The language of the award does not import that the arbitrators have come to any conclusion in respect to damages; but that they are unable to do so by reason of disagreement among themselves. They are only able to agree that each party pay “ his own arbitrators ” the sum stated for their services. It is quite unlike the award in Stickles v. Arnold, 1 Gray, 418, and the awards in the other cases there referred to. The arbitrators have not decided the principal matter which was submitted to them, and such an award is no bar to this action. Houston v. Pollard, 9 Met. 164. Fletcher v. Webster, 5 Allen, 566. Estes v. Mansfield, 6 Allen, 69.

The insult and indignity inflicted upon a person by giving him a blow with anger, rudeness or insolence, occasion menta, suffering. In many cases they constitute the principal element *555of damage. They ought to be regarded as an aggravation of the tort, on the same ground that insult and indignity, offered by the plaintiff to the defendant, which provoked the assault, may be given in evidence in mitigation of the damage. Even where there is no insult or indignity, mental suffering may be a ground of damage, in an action of tort for an injury to the person. Canning v. Williamstown, 1 Cush. 451.

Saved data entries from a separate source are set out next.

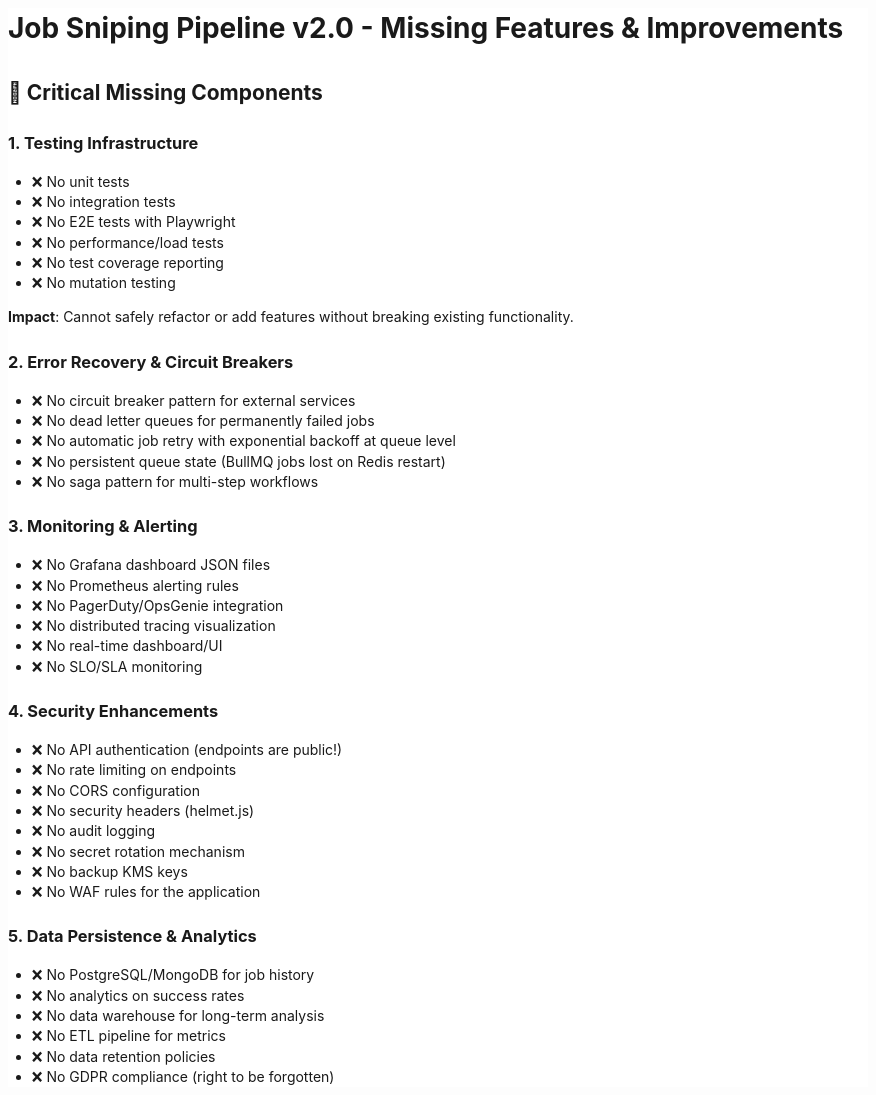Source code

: # Job Sniping Pipeline v2.0 - Missing Features & Improvements

## 🚨 Critical Missing Components

### 1. **Testing Infrastructure**
- ❌ No unit tests
- ❌ No integration tests
- ❌ No E2E tests with Playwright
- ❌ No performance/load tests
- ❌ No test coverage reporting
- ❌ No mutation testing

**Impact**: Cannot safely refactor or add features without breaking existing functionality.

### 2. **Error Recovery & Circuit Breakers**
- ❌ No circuit breaker pattern for external services
- ❌ No dead letter queues for permanently failed jobs
- ❌ No automatic job retry with exponential backoff at queue level
- ❌ No persistent queue state (BullMQ jobs lost on Redis restart)
- ❌ No saga pattern for multi-step workflows

### 3. **Monitoring & Alerting**
- ❌ No Grafana dashboard JSON files
- ❌ No Prometheus alerting rules
- ❌ No PagerDuty/OpsGenie integration
- ❌ No distributed tracing visualization
- ❌ No real-time dashboard/UI
- ❌ No SLO/SLA monitoring

### 4. **Security Enhancements**
- ❌ No API authentication (endpoints are public!)
- ❌ No rate limiting on endpoints
- ❌ No CORS configuration
- ❌ No security headers (helmet.js)
- ❌ No audit logging
- ❌ No secret rotation mechanism
- ❌ No backup KMS keys
- ❌ No WAF rules for the application

### 5. **Data Persistence & Analytics**
- ❌ No PostgreSQL/MongoDB for job history
- ❌ No analytics on success rates
- ❌ No data warehouse for long-term analysis
- ❌ No ETL pipeline for metrics
- ❌ No data retention policies
- ❌ No GDPR compliance (right to be forgotten)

The amendment to the writ ought to have been delivered to the jury with the writ; and, if it was left behind by mistake, it was proper to send it to them. It was not like sending them a letter, as in Sargent v. Roberts, 1 Pick. 337; or a paper which they ought not to have, as in Whitney v. Whitman, 5 Mass. 405, and Alger v. Thompson, 1 Allen, 453. It happens not unfrequently that some paper belonging to the case is accidentally left behind when the jury retire, and to send it to them without remark cannot be regarded as a communication which must be made in the court room. Exceptions overruled.